Benito recoge el toldo que acordona la puerta de entrada de la ferretería. Si no se apresura el toldo se puede estropear con el agua. Es tan viejo que apenas se sostiene ya. Pero el no está dispuesto a comprar uno nuevo, y mucho menos su padre. Ni siquiera quiso llevarlo al médico cuando le estalló la pólvora en las manos. Por eso está seguro que su padre no comprará otro toldo. Lo mejor es recogerlo rápido y que aguante. Que aguante como su madre lo hace, aunque sea rezando a todas horas. Que aguante como él lo hace, aunque tenga que frotarse tanto las manos que de ellas salga fuego, y luego tenga que aguantar el insoportable dolor que no lo deja dormir y le aprisiona el pecho. Que soporte los días como todos ellos lo hacen. Aunque es tan difícil cerrar los ojos. A veces se encuentran los tres con la mirada, y callan. Tratándose de secretos, ellos son expertos guardianes. Nadie llegó a descubrirlo, pero ellos si saben, y callan. Callan que aquella muchacha murió de otra forma.
Su cuerpo apareció entre los escombros de la explosión del taller de pirotecnia clandestino que el padre de Benito tenía al lado de la casa de Mariano.
Mariano lo vio todo.
Vio como Benito arrastraba a la muchacha y la forzaba. Vio como la dejaba tirada en el taller, y como lo incendió. Todos creyeron que fue una casualidad que la niña estuviera allí en ese momento, los niños del barrio se acercaban con curiosidad. Fue una terrible desgracia. Nadie pensó más allá de lo hechos. Mariano lo vio todo y tiene que vivir con ello. Nadie lo hubiese escuchado. Quizás si en esa época hubiese tenido su abrigo azul... Por eso no le gusta Benito, y nunca lo mira.

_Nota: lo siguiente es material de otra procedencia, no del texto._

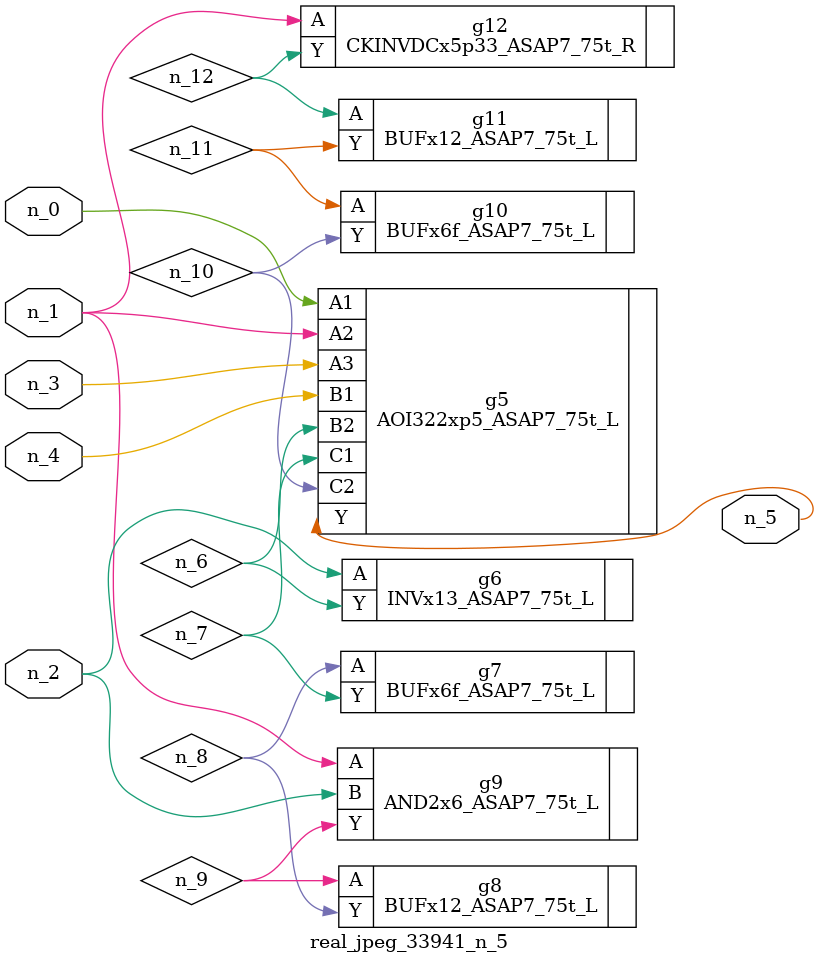
<source format=v>
module real_jpeg_33941_n_5 (n_4, n_0, n_1, n_2, n_3, n_5);

input n_4;
input n_0;
input n_1;
input n_2;
input n_3;

output n_5;

wire n_12;
wire n_8;
wire n_11;
wire n_6;
wire n_7;
wire n_10;
wire n_9;

AOI322xp5_ASAP7_75t_L g5 ( 
.A1(n_0),
.A2(n_1),
.A3(n_3),
.B1(n_4),
.B2(n_6),
.C1(n_7),
.C2(n_10),
.Y(n_5)
);

AND2x6_ASAP7_75t_L g9 ( 
.A(n_1),
.B(n_2),
.Y(n_9)
);

CKINVDCx5p33_ASAP7_75t_R g12 ( 
.A(n_1),
.Y(n_12)
);

INVx13_ASAP7_75t_L g6 ( 
.A(n_2),
.Y(n_6)
);

BUFx6f_ASAP7_75t_L g7 ( 
.A(n_8),
.Y(n_7)
);

BUFx12_ASAP7_75t_L g8 ( 
.A(n_9),
.Y(n_8)
);

BUFx6f_ASAP7_75t_L g10 ( 
.A(n_11),
.Y(n_10)
);

BUFx12_ASAP7_75t_L g11 ( 
.A(n_12),
.Y(n_11)
);


endmodule
</source>
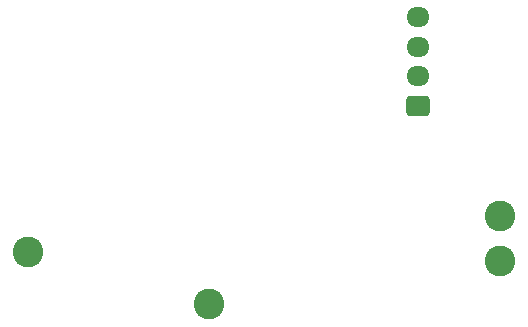
<source format=gbs>
%TF.GenerationSoftware,KiCad,Pcbnew,9.0.5*%
%TF.CreationDate,2025-11-20T08:48:28+01:00*%
%TF.ProjectId,acw02_zb-v1.1,61637730-325f-47a6-922d-76312e312e6b,rev?*%
%TF.SameCoordinates,Original*%
%TF.FileFunction,Soldermask,Bot*%
%TF.FilePolarity,Negative*%
%FSLAX46Y46*%
G04 Gerber Fmt 4.6, Leading zero omitted, Abs format (unit mm)*
G04 Created by KiCad (PCBNEW 9.0.5) date 2025-11-20 08:48:28*
%MOMM*%
%LPD*%
G01*
G04 APERTURE LIST*
G04 Aperture macros list*
%AMRoundRect*
0 Rectangle with rounded corners*
0 $1 Rounding radius*
0 $2 $3 $4 $5 $6 $7 $8 $9 X,Y pos of 4 corners*
0 Add a 4 corners polygon primitive as box body*
4,1,4,$2,$3,$4,$5,$6,$7,$8,$9,$2,$3,0*
0 Add four circle primitives for the rounded corners*
1,1,$1+$1,$2,$3*
1,1,$1+$1,$4,$5*
1,1,$1+$1,$6,$7*
1,1,$1+$1,$8,$9*
0 Add four rect primitives between the rounded corners*
20,1,$1+$1,$2,$3,$4,$5,0*
20,1,$1+$1,$4,$5,$6,$7,0*
20,1,$1+$1,$6,$7,$8,$9,0*
20,1,$1+$1,$8,$9,$2,$3,0*%
G04 Aperture macros list end*
%ADD10C,2.600000*%
%ADD11RoundRect,0.250000X0.725000X-0.600000X0.725000X0.600000X-0.725000X0.600000X-0.725000X-0.600000X0*%
%ADD12O,1.950000X1.700000*%
G04 APERTURE END LIST*
D10*
%TO.C,J2*%
X116200000Y-96200000D03*
%TD*%
%TO.C,J5*%
X140900000Y-88800000D03*
%TD*%
%TO.C,J4*%
X140900000Y-92600000D03*
%TD*%
%TO.C,J3*%
X100900000Y-91800000D03*
%TD*%
D11*
%TO.C,J1*%
X133955000Y-79450000D03*
D12*
X133955000Y-76950000D03*
X133955000Y-74450000D03*
X133955000Y-71950000D03*
%TD*%
M02*

</source>
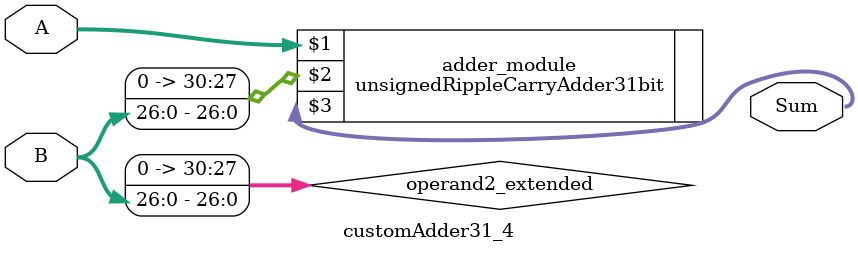
<source format=v>

module customAdder31_4(
                    input [30 : 0] A,
                    input [26 : 0] B,
                    
                    output [31 : 0] Sum
            );

    wire [30 : 0] operand2_extended;
    
    assign operand2_extended =  {4'b0, B};
    
    unsignedRippleCarryAdder31bit adder_module(
        A,
        operand2_extended,
        Sum
    );
    
endmodule
        
</source>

Hoy no es un buen día para explorar. A él le gusta llamar así a lo que hace. Le gusta ir cargado con enseres de un lado a otro. Merodear, acariciar con la vista los contenedores. Volver a casa con las manos llenas. Hoy regresa con ellas vacías por la lluvia
Mariano es colillero vicioso, sucio. Tiene un libidinoso gusto por el abandono. Rondador de despojos que la gente acumula en cualquier lugar. Camina sólo entre la multitud. Vive en los límites de la ciudad que lo asedia cada mañana. Desayuna con el sabor agrio, salado y dulzón que le ofrece una colilla y así saborea el día y lo disfruta intensamente. Mariano a su forma es feliz, o quizás no. Nunca está desesperado o perdido. El nunca se para a pensar, lo posee todo. Sólo necesita encontrar el hueco y acomodarlo a su memoria o a sus sueños. Sucede en la noche, cuando empieza a amodorrarse y en un ondulante remolino se hunde el cerebro y se hunde su mundo.